In this week's case, an individual taxpayer filed his return of income for assessment year 2013-14 disclosing total income of Rs 21.77 lakh under the head 'Income from salaries'. During the course of assessment, the tax officer observed that the taxpayer had claimed exemption towards HRA for Rs 4.15 lakh, and thereby requested the taxpayer to submit evidence in support of this claim. The taxpayer was not able to submit any supporting evidence and hence the taxman disallowed the claim and passed the assessment order declaring total income of Rs 26.38 lakh. The taxpayer chose not to file an appeal against the above addition and paid-up the tax demand raised by the taxman.
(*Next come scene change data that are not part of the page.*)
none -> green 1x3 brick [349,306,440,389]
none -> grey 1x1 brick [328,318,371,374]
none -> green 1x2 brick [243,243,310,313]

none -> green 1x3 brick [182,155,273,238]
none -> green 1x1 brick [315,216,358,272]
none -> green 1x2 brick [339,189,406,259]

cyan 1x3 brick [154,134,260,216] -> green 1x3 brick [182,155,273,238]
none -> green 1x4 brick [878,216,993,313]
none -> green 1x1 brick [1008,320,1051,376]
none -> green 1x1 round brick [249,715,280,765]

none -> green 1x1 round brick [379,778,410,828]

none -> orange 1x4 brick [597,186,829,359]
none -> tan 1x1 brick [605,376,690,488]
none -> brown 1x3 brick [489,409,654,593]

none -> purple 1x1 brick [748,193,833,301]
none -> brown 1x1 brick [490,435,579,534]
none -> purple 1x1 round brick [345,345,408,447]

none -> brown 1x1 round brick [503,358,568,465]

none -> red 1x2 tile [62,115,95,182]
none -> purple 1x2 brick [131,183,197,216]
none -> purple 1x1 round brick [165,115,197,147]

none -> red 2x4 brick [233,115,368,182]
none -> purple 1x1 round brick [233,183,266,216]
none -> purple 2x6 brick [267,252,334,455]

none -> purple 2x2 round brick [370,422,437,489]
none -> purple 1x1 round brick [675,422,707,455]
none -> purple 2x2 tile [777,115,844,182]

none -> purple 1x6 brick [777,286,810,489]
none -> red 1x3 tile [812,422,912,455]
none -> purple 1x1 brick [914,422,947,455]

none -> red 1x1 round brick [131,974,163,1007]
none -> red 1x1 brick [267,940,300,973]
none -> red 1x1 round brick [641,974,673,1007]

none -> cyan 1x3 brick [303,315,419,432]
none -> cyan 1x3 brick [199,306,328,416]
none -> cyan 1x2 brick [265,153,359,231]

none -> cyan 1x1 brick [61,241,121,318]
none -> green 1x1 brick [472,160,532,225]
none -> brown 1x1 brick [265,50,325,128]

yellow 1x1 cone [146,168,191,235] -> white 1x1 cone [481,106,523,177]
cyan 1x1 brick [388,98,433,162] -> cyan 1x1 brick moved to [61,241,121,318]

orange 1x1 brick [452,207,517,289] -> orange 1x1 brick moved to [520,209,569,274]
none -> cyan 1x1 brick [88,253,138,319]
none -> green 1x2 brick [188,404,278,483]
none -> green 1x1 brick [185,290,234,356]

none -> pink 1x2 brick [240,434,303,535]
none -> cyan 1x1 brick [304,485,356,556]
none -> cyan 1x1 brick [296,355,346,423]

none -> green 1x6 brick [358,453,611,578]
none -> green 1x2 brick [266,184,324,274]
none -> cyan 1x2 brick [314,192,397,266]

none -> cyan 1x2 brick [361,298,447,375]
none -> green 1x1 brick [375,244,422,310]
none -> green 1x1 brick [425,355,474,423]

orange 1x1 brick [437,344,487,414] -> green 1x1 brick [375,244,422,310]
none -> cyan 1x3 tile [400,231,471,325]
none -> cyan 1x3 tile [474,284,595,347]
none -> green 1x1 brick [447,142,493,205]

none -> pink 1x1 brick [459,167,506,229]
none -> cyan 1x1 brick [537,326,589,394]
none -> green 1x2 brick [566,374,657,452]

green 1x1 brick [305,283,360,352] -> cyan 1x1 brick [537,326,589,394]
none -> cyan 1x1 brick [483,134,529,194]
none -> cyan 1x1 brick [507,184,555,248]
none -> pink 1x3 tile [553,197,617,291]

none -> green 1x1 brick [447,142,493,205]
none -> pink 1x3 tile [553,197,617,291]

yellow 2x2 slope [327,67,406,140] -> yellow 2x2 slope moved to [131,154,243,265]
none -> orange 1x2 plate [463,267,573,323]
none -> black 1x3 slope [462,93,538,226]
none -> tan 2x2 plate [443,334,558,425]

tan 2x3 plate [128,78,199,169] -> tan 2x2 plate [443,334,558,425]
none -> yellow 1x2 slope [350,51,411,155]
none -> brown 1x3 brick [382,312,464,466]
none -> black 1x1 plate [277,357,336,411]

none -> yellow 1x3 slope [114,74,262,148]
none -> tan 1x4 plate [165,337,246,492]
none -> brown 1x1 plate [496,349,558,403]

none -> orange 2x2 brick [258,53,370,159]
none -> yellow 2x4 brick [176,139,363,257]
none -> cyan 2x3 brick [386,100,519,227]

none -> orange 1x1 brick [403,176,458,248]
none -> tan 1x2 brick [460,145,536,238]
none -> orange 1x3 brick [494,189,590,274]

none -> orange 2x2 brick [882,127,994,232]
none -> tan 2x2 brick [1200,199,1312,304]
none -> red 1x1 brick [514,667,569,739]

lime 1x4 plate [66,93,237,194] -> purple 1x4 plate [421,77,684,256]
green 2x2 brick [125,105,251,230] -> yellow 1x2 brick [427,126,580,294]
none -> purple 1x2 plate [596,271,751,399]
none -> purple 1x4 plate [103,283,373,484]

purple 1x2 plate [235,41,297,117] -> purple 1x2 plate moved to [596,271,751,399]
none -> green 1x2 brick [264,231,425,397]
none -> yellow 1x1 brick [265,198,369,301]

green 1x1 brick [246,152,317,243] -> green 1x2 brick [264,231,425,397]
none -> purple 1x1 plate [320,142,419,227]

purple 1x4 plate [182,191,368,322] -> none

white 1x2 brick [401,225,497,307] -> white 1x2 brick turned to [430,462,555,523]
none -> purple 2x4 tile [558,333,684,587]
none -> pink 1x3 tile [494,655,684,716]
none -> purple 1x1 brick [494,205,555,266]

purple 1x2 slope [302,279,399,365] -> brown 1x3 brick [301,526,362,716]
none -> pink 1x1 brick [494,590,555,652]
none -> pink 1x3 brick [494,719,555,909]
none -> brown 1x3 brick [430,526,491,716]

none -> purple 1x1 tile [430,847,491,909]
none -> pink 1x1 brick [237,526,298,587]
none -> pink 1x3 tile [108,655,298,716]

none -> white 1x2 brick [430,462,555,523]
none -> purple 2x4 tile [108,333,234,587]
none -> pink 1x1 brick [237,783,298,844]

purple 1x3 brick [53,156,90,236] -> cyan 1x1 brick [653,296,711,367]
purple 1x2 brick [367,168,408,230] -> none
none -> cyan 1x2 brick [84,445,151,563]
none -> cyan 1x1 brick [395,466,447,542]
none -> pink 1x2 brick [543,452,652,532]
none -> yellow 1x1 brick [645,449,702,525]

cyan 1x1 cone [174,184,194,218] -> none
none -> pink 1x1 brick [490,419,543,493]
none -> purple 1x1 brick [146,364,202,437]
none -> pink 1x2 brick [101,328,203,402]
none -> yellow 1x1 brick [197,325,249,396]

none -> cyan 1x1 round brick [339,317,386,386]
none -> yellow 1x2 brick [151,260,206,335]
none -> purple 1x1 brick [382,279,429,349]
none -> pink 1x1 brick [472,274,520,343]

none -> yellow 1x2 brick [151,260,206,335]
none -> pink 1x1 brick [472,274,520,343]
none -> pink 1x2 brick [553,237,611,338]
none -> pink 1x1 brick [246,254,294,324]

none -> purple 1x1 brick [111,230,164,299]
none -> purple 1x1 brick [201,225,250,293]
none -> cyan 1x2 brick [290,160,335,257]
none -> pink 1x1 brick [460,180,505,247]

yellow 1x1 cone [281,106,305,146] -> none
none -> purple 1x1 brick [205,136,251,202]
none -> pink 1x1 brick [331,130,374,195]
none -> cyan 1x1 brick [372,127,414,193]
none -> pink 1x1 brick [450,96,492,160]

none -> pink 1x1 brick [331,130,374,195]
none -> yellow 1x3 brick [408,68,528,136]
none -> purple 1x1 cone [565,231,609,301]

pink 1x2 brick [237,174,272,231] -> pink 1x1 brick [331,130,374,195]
Further, the tax officer initiated penalty proceedings and sought explanation from the taxpayer as to why penalty should not be levied under the ground that he had furnished inaccurate particulars of income resulting in the disallowance of HRA exemption. The taxpayer did not file any explanation at this stage. The tax officer went ahead and levied a penalty of Rs 2.17 lakh under the relevant provisions of the Act.

The taxpayer filed an appeal before the first-level appellate authority and submitted that mere disallowance of a claim does not amount to furnishing of inaccurate particulars of income and hence levy of penalty is not correct. The appellate authority, after considering these submissions, ruled in favour of the taxman.

The next-stage appeal was filed by the taxpayer with a delay on medical grounds, which was rightly pardoned by the appellate authority. The tax Tribunal observed that the penalty was levied for filing inaccurate particulars of income, but the fact remains that the taxpayer had not filed any details whatsoever in support of the HRA claim. Accordingly, the very basis of penalty had failed. Further, the employer too had not disputed the HRA claim.

The taxpayer argued that the Supreme Court had confirmed that a mere incorrect claim does not amount to furnishing inaccurate particulars. In the current case too, the taxpayer had merely made the HRA exemption claim, which if the tax officer felt is not right, the same cannot be ruled as furnishing inaccurate particulars. The preceding Supreme Court decision would be squarely applicable here, thereby making the penalty order wrong.

The tax Tribunal, relied on the Supreme Court judgement and accordingly ruled that the levy of penalty is erroneous and ordered the tax officer to delete the same.